(Entries taken from a collection)
○ ○ ○ ○ ○

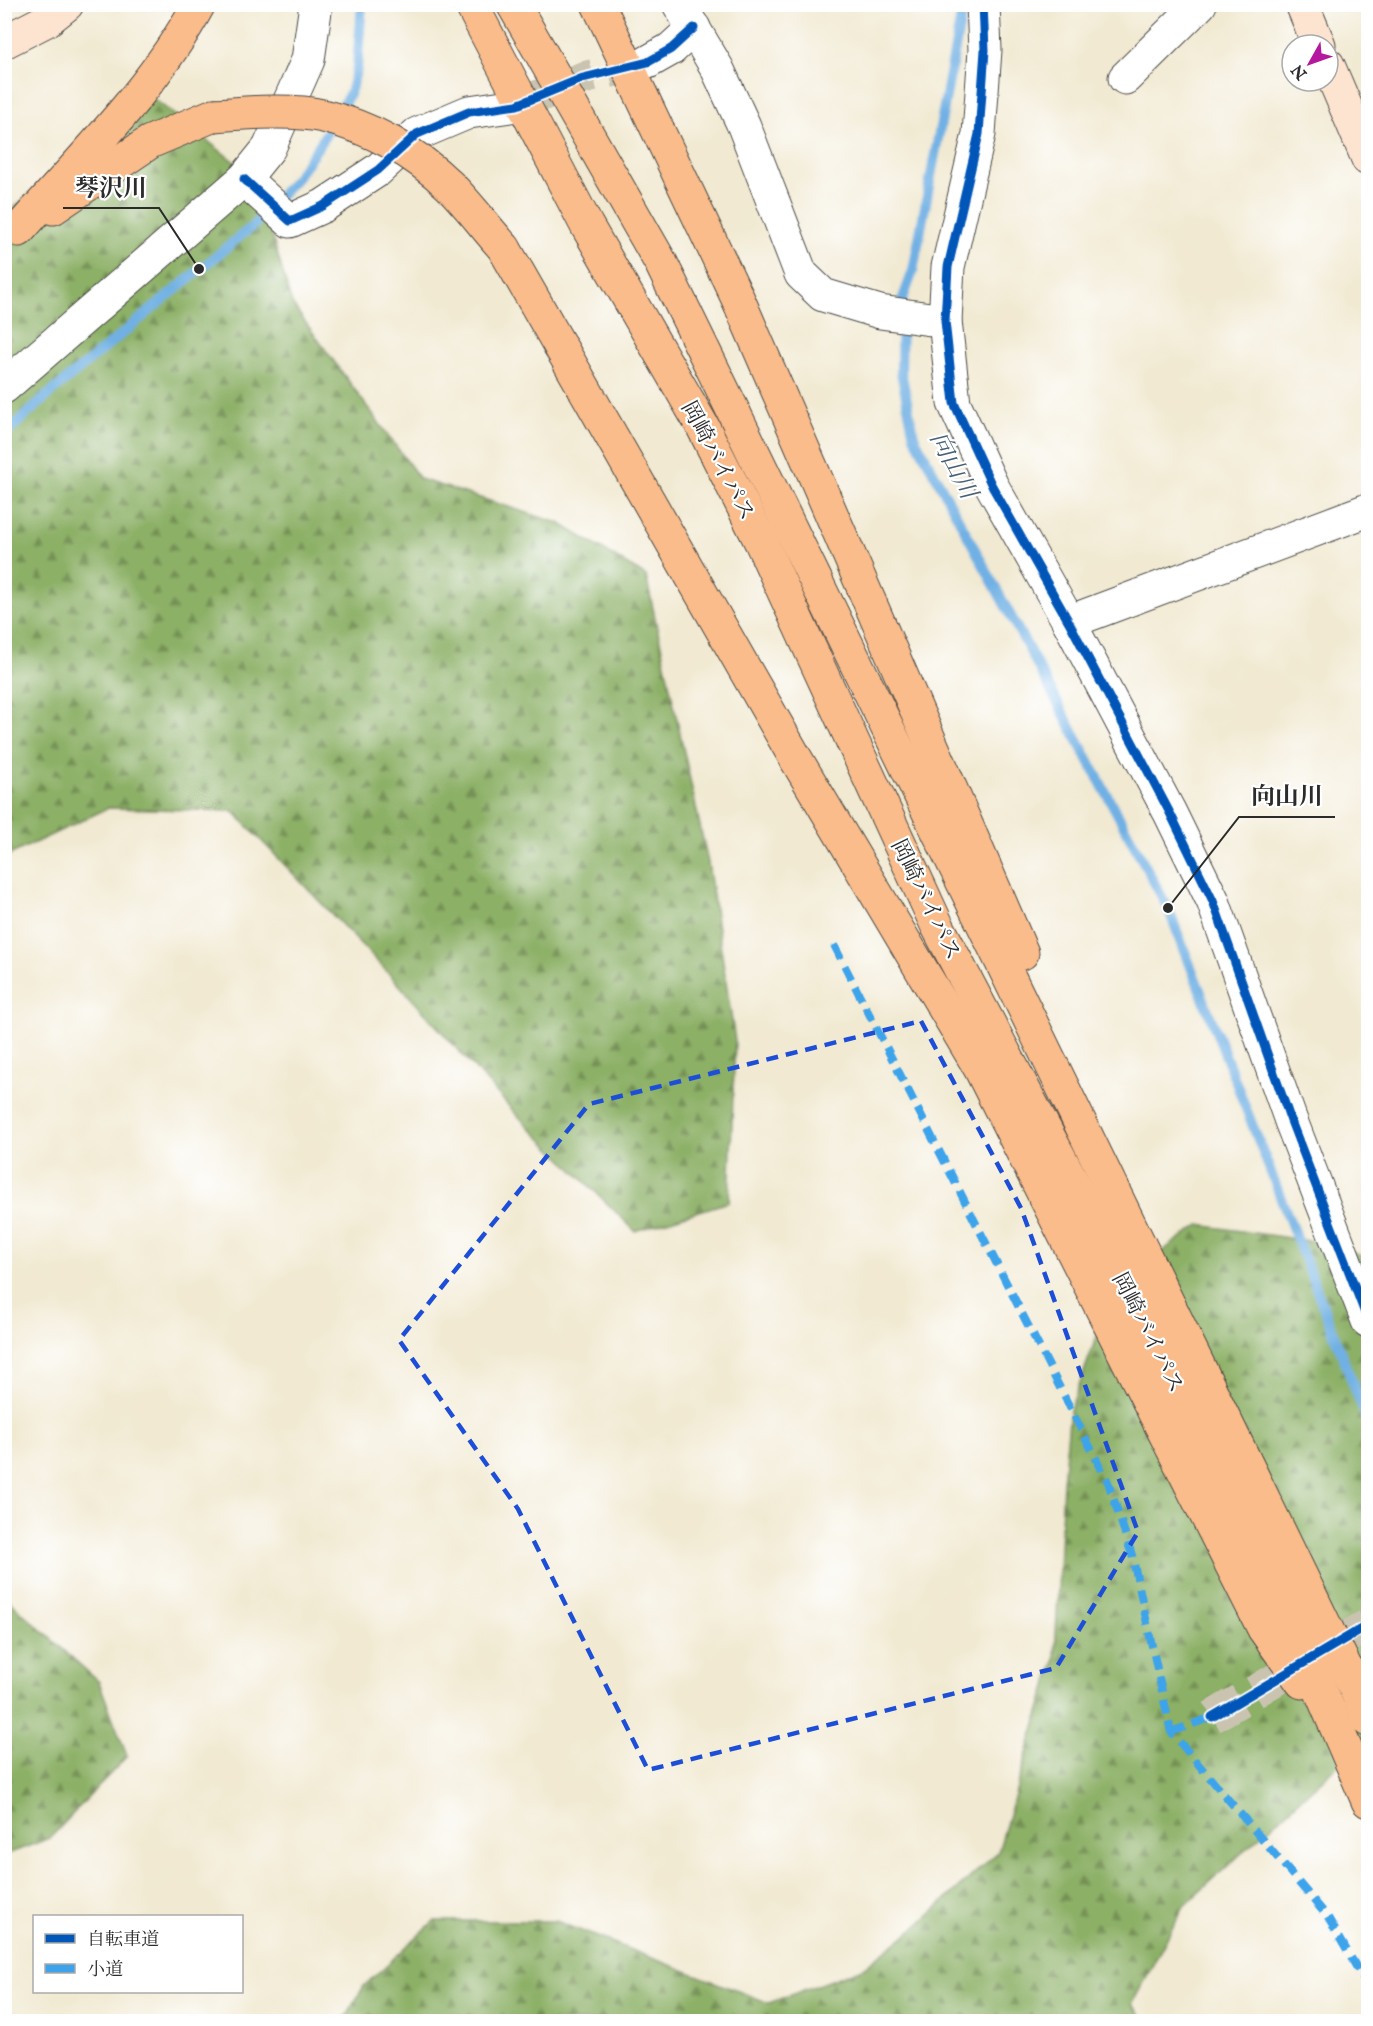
<svg xmlns="http://www.w3.org/2000/svg" width="1373" height="2026" viewBox="0 0 1373 2026" font-family="'IM FELL English','Noto Serif JP',serif">
<defs>
<pattern id="forest-firs" width="22" height="20" patternUnits="userSpaceOnUse" patternTransform="scale(1.5)"><rect width="22" height="20" fill="#8cb066"/><path d="M5 1l3.5 6h-7zM16 11l3.5 6h-7z" fill="#738f54"/></pattern>
</defs>
<rect width="100%" height="100%" fill="#fff"/>
<filter id="ink" filterUnits="userSpaceOnUse"><feTurbulence type="fractalNoise" baseFrequency=".0167" numOctaves="2"/><feDisplacementMap in="SourceGraphic" scale="12" xChannelSelector="R" yChannelSelector="G"/><feConvolveMatrix kernelMatrix="1 2 1 2 8 2 1 2 1" color-interpolation-filters="sRGB"/></filter>
<filter id="wash" filterUnits="userSpaceOnUse"><feTurbulence type="fractalNoise" baseFrequency=".008" numOctaves="4" result="noise"/><feDisplacementMap in="SourceGraphic" scale="24" xChannelSelector="R" yChannelSelector="G"/><feGaussianBlur stdDeviation="1.35" result="paint"/><feColorMatrix in="noise" values="0 0 0 0 0 0 0 0 0 0 0 0 0 0 0 0 0 1.4 0 .05"/><feComposite in="paint" operator="in"/></filter>
<g filter="url(#wash)">
<rect width="100%" height="100%" fill="#f1e9d1"/>
<g fill="url(#forest-firs)" stroke="#5c6e48" stroke-width="1.5">
<path d="M149,95L255,178L292,304L420,479L559,523L646,576L708,863L735,1041L729,1202L635,1231L516,1114L394,979L233,811L108,808L5,857V216L44,180Z"/>
<path d="M1199,1225L1337,1245L1368,1259V1742L1329,1773L1184,1906L1132,2004L1146,2021L343,2022L364,1986L434,1921H556L769,2003L863,1968L918,1925L998,1852L1055,1659L1063,1482L1070,1410L1116,1284Z"/>
<path d="M5,1597L99,1682L127,1756L50,1838L5,1855Z"/>
</g>
<g fill="none" stroke-linecap="round" stroke-linejoin="round">
<g stroke="#70b0e4" stroke-width="10">
<path d="M961,4L962,11L913,271L902,301L901,372L914,436L1168,908L1368,1422"/>
<path d="M4,435L48,395L255,224L297,177L320,144L350,93L357,68L362,4"/>
</g>
</g>
</g>
<g filter="url(#ink)">
<g fill="none" stroke-linecap="round" stroke-linejoin="round">
<g stroke="#c9c3b0" stroke-width="33" stroke-dasharray="33 16" stroke-linecap="butt">
<path d="M517,105L583,78L648,62"/>
<path d="M1212,1717L1368,1625"/>
</g>
<defs>
<g id="street">
<path d="M679,4L717,68L744,126L801,274L823,295L880,312L945,321"/>
<path d="M983,4L985,50L979,134L948,267L945,321L954,403L992,486L1069,622L1170,813L1213,901L1291,1121L1368,1321"/>
<path d="M648,62L671,49L694,28"/>
<path d="M1125,78L1200,4"/>
<path d="M244,179L290,221L323,206L378,170L417,134L469,112L517,105"/>
<path d="M4,387L244,179L269,148L308,60L316,4"/>
<path d="M1069,622L1368,510"/>
</g>
<g id="secondary">
<path d="M1302,4L1319,45"/>
<path d="M4,42L47,20L67,4"/>
<path d="M1328,65L1368,159"/>
</g>
<g id="highway">
<path d="M471,4L587,226L703,427L761,542L937,925L1092,1219L1276,1587L1368,1801"/>
<path d="M513,4L661,263L1355,1687L1368,1720"/>
<path d="M598,4L738,299L1022,953"/>
<path d="M53,208L150,142L214,115"/>
<path d="M19,230C82,158 153,89 199,4"/>
<path d="M504,248L796,759L980,1068L1264,1629L1302,1682"/>
</g>
</defs>
<use href="#street" stroke="#494844" stroke-width="35"/>
<use href="#secondary" stroke="#494844" stroke-width="35"/>
<use href="#highway" stroke="#494844" stroke-width="35"/>
<use href="#street" stroke="#fff" stroke-width="33"/>
<use href="#secondary" stroke="#fde4d1" stroke-width="33"/>
<use href="#highway" stroke="#fabc8b" stroke-width="33"/>
<defs>
<path id="highway-bridge" d="M214,115C246,113 292,109 323,116C370,127 415,152 450,186C469,205 486,228 504,248"/>
</defs>
<use href="#highway-bridge" stroke="#494844" stroke-width="35" stroke-linecap="butt"/>
<use href="#highway-bridge" stroke="#fabc8b" stroke-width="33"/>
<g stroke="#3ea3eb" stroke-width="8" stroke-dasharray="15 8" stroke-linecap="butt">
<path d="M834,945L1108,1482L1132,1555L1171,1732L1327,1916L1368,1987"/>
<path d="M1171,1732L1212,1717"/>
</g>
<defs>
<g id="cycleway">
<path d="M983,4L985,50L979,134L948,267L945,321L954,403L992,486L1069,622L1170,813L1213,901L1291,1121L1368,1321"/>
<path d="M244,179L290,221L323,206L378,170L417,134L469,112L517,105L583,78L648,62L671,49L694,28"/>
<path d="M1212,1717L1368,1625"/>
</g>
</defs>
<use href="#cycleway" stroke="#fff" stroke-width="13"/>
<use href="#cycleway" stroke="#0057b8" stroke-width="9"/>
</g>
</g>
<path fill="none" stroke="#1d4ed8" stroke-width="4.5" stroke-dasharray="12 8" stroke-linejoin="round" d="M921,1021L1021,1208L1138,1532L1056,1668L648,1770L518,1509L399,1340L589,1104Z"/>
<g text-anchor="middle" stroke-width="4.5" stroke-linejoin="round" paint-order="stroke">
<g font-size="22" fill="#2b2b2b" stroke="#fff">
<text transform="translate(719 460) rotate(62)" y="8">岡崎バイパス</text>
<text transform="translate(927 899) rotate(64)" y="8">岡崎バイパス</text>
<text transform="translate(1149 1332) rotate(63)" y="8">岡崎バイパス</text>
</g>
<g font-size="24" font-style="italic" fill="#476075" stroke="#fff">
<text transform="translate(954 465) rotate(62)" y="8">向山川</text>
</g>
</g>
<path fill="none" stroke="#2b2b2b" stroke-width="2" d="M199 269L159 208H63M1168 908L1239 817H1335"/>
<g fill="#2b2b2b" stroke="#fff" stroke-width="2">
<circle cx="199" cy="269" r="6"/>
<circle cx="1168" cy="908" r="6"/>
</g>
<g font-size="24" text-anchor="middle" font-weight="bold" fill="#2b2b2b" stroke="#fff" stroke-width="4.5" stroke-linejoin="round" paint-order="stroke">
<text x="111" y="196">琴沢川</text>
<text x="1287" y="804">向山川</text>
</g>
<rect width="1373" height="2026" fill="none" stroke="#fff" stroke-width="24"/>
<rect x="33" y="1915" width="210" height="78" fill="#ffffff" stroke="#aaaaaa" stroke-width="1.5"/>
<rect x="45" y="1934" width="30" height="9" fill="#0057b8" stroke="#aaaaaa" stroke-width="1.5"/>
<text x="87" y="1945" font-size="18" fill="#2b2b2b">自転車道</text>
<rect x="45" y="1964" width="30" height="9" fill="#3ea3eb" stroke="#aaaaaa" stroke-width="1.5"/>
<text x="87" y="1975" font-size="18" fill="#2b2b2b">小道</text>
<g transform="translate(1310 63) rotate(230)"><circle r="28" fill="#ffffff" stroke="#aaaaaa" stroke-width="1.5"/>
<path d="M0-4.5L10 22L0 15L-10 22Z" fill="#b5179e"/>
<text y="-9" font-size="16" font-weight="bold" text-anchor="middle" fill="#2b2b2b">N</text>
</g>
</svg>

○ ○ ○ ○ ○

# [What this task involves]
The pictures in the data should be omitted, and every remaining line set down exactly.

# [Response below]
<svg xmlns="http://www.w3.org/2000/svg" width="1373" height="2026" viewBox="0 0 1373 2026" font-family="'IM FELL English','Noto Serif JP',serif">
<defs>
<pattern id="forest-firs" width="22" height="20" patternUnits="userSpaceOnUse" patternTransform="scale(1.5)"><rect width="22" height="20" fill="#8cb066"/><path d="M5 1l3.5 6h-7zM16 11l3.5 6h-7z" fill="#738f54"/></pattern>
</defs>
<rect width="100%" height="100%" fill="#fff"/>
<filter id="ink" filterUnits="userSpaceOnUse"><feTurbulence type="fractalNoise" baseFrequency=".0167" numOctaves="2"/><feDisplacementMap in="SourceGraphic" scale="12" xChannelSelector="R" yChannelSelector="G"/><feConvolveMatrix kernelMatrix="1 2 1 2 8 2 1 2 1" color-interpolation-filters="sRGB"/></filter>
<filter id="wash" filterUnits="userSpaceOnUse"><feTurbulence type="fractalNoise" baseFrequency=".008" numOctaves="4" result="noise"/><feDisplacementMap in="SourceGraphic" scale="24" xChannelSelector="R" yChannelSelector="G"/><feGaussianBlur stdDeviation="1.35" result="paint"/><feColorMatrix in="noise" values="0 0 0 0 0 0 0 0 0 0 0 0 0 0 0 0 0 1.4 0 .05"/><feComposite in="paint" operator="in"/></filter>
<g filter="url(#wash)">
<rect width="100%" height="100%" fill="#f1e9d1"/>
<g fill="url(#forest-firs)" stroke="#5c6e48" stroke-width="1.5">
<path d="M149,95L255,178L292,304L420,479L559,523L646,576L708,863L735,1041L729,1202L635,1231L516,1114L394,979L233,811L108,808L5,857V216L44,180Z"/>
<path d="M1199,1225L1337,1245L1368,1259V1742L1329,1773L1184,1906L1132,2004L1146,2021L343,2022L364,1986L434,1921H556L769,2003L863,1968L918,1925L998,1852L1055,1659L1063,1482L1070,1410L1116,1284Z"/>
<path d="M5,1597L99,1682L127,1756L50,1838L5,1855Z"/>
</g>
<g fill="none" stroke-linecap="round" stroke-linejoin="round">
<g stroke="#70b0e4" stroke-width="10">
<path d="M961,4L962,11L913,271L902,301L901,372L914,436L1168,908L1368,1422"/>
<path d="M4,435L48,395L255,224L297,177L320,144L350,93L357,68L362,4"/>
</g>
</g>
</g>
<g filter="url(#ink)">
<g fill="none" stroke-linecap="round" stroke-linejoin="round">
<g stroke="#c9c3b0" stroke-width="33" stroke-dasharray="33 16" stroke-linecap="butt">
<path d="M517,105L583,78L648,62"/>
<path d="M1212,1717L1368,1625"/>
</g>
<defs>
<g id="street">
<path d="M679,4L717,68L744,126L801,274L823,295L880,312L945,321"/>
<path d="M983,4L985,50L979,134L948,267L945,321L954,403L992,486L1069,622L1170,813L1213,901L1291,1121L1368,1321"/>
<path d="M648,62L671,49L694,28"/>
<path d="M1125,78L1200,4"/>
<path d="M244,179L290,221L323,206L378,170L417,134L469,112L517,105"/>
<path d="M4,387L244,179L269,148L308,60L316,4"/>
<path d="M1069,622L1368,510"/>
</g>
<g id="secondary">
<path d="M1302,4L1319,45"/>
<path d="M4,42L47,20L67,4"/>
<path d="M1328,65L1368,159"/>
</g>
<g id="highway">
<path d="M471,4L587,226L703,427L761,542L937,925L1092,1219L1276,1587L1368,1801"/>
<path d="M513,4L661,263L1355,1687L1368,1720"/>
<path d="M598,4L738,299L1022,953"/>
<path d="M53,208L150,142L214,115"/>
<path d="M19,230C82,158 153,89 199,4"/>
<path d="M504,248L796,759L980,1068L1264,1629L1302,1682"/>
</g>
</defs>
<use href="#street" stroke="#494844" stroke-width="35"/>
<use href="#secondary" stroke="#494844" stroke-width="35"/>
<use href="#highway" stroke="#494844" stroke-width="35"/>
<use href="#street" stroke="#fff" stroke-width="33"/>
<use href="#secondary" stroke="#fde4d1" stroke-width="33"/>
<use href="#highway" stroke="#fabc8b" stroke-width="33"/>
<defs>
<path id="highway-bridge" d="M214,115C246,113 292,109 323,116C370,127 415,152 450,186C469,205 486,228 504,248"/>
</defs>
<use href="#highway-bridge" stroke="#494844" stroke-width="35" stroke-linecap="butt"/>
<use href="#highway-bridge" stroke="#fabc8b" stroke-width="33"/>
<g stroke="#3ea3eb" stroke-width="8" stroke-dasharray="15 8" stroke-linecap="butt">
<path d="M834,945L1108,1482L1132,1555L1171,1732L1327,1916L1368,1987"/>
<path d="M1171,1732L1212,1717"/>
</g>
<defs>
<g id="cycleway">
<path d="M983,4L985,50L979,134L948,267L945,321L954,403L992,486L1069,622L1170,813L1213,901L1291,1121L1368,1321"/>
<path d="M244,179L290,221L323,206L378,170L417,134L469,112L517,105L583,78L648,62L671,49L694,28"/>
<path d="M1212,1717L1368,1625"/>
</g>
</defs>
<use href="#cycleway" stroke="#fff" stroke-width="13"/>
<use href="#cycleway" stroke="#0057b8" stroke-width="9"/>
</g>
</g>
<path fill="none" stroke="#1d4ed8" stroke-width="4.5" stroke-dasharray="12 8" stroke-linejoin="round" d="M921,1021L1021,1208L1138,1532L1056,1668L648,1770L518,1509L399,1340L589,1104Z"/>
<g text-anchor="middle" stroke-width="4.5" stroke-linejoin="round" paint-order="stroke">
<g font-size="22" fill="#2b2b2b" stroke="#fff">
<text transform="translate(719 460) rotate(62)" y="8">岡崎バイパス</text>
<text transform="translate(927 899) rotate(64)" y="8">岡崎バイパス</text>
<text transform="translate(1149 1332) rotate(63)" y="8">岡崎バイパス</text>
</g>
<g font-size="24" font-style="italic" fill="#476075" stroke="#fff">
<text transform="translate(954 465) rotate(62)" y="8">向山川</text>
</g>
</g>
<path fill="none" stroke="#2b2b2b" stroke-width="2" d="M199 269L159 208H63M1168 908L1239 817H1335"/>
<g fill="#2b2b2b" stroke="#fff" stroke-width="2">
<circle cx="199" cy="269" r="6"/>
<circle cx="1168" cy="908" r="6"/>
</g>
<g font-size="24" text-anchor="middle" font-weight="bold" fill="#2b2b2b" stroke="#fff" stroke-width="4.5" stroke-linejoin="round" paint-order="stroke">
<text x="111" y="196">琴沢川</text>
<text x="1287" y="804">向山川</text>
</g>
<rect width="1373" height="2026" fill="none" stroke="#fff" stroke-width="24"/>
<rect x="33" y="1915" width="210" height="78" fill="#ffffff" stroke="#aaaaaa" stroke-width="1.5"/>
<rect x="45" y="1934" width="30" height="9" fill="#0057b8" stroke="#aaaaaa" stroke-width="1.5"/>
<text x="87" y="1945" font-size="18" fill="#2b2b2b">自転車道</text>
<rect x="45" y="1964" width="30" height="9" fill="#3ea3eb" stroke="#aaaaaa" stroke-width="1.5"/>
<text x="87" y="1975" font-size="18" fill="#2b2b2b">小道</text>
<g transform="translate(1310 63) rotate(230)"><circle r="28" fill="#ffffff" stroke="#aaaaaa" stroke-width="1.5"/>
<path d="M0-4.5L10 22L0 15L-10 22Z" fill="#b5179e"/>
<text y="-9" font-size="16" font-weight="bold" text-anchor="middle" fill="#2b2b2b">N</text>
</g>
</svg>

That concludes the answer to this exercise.